On open days, the CME bitcoin futures market liquidates a sum of $300 to $500million in daily volumes. This could be deduced from the BitMEX funding rate when the funding rate is positive, longs pay shorts. When it is negative, shorts pay longs. The leverage factor used in BitMEX and other margin trading platforms makes the real volume documented less representative. At the weekend, when BTC had a shortfall by hundreds of dollars, a significant amount of long contracts were liquidated.
Over the weekend the BTC dwindled by more than 7%, it coincided with the close of the CME market, taking into consideration that CME is regarded to be a chunky part of the daily trading volume of the worldwide bitcoin market.

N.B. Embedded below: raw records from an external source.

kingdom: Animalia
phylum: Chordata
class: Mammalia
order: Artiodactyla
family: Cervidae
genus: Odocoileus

Traders have traced this to be the cause of increasing market volatility during weekends in the crypto space.
Earlier on today, Bitcoin price climbed from beneath $9,800 to over $9,900 when the CME bitcoin market resumed and the void created filled.
Given that the CME bitcoin futures market closed at over $10,000 before the weekend, there is a likelihood that the opening of the CME market could lead to short settlements and set off a strong short nip to fill the space.
Also, Monday is widely known to be the day in which the crypto market hits a higher level of volatility than any other day of the week, it could act as a catalyst to buoy the uptrend of BTC.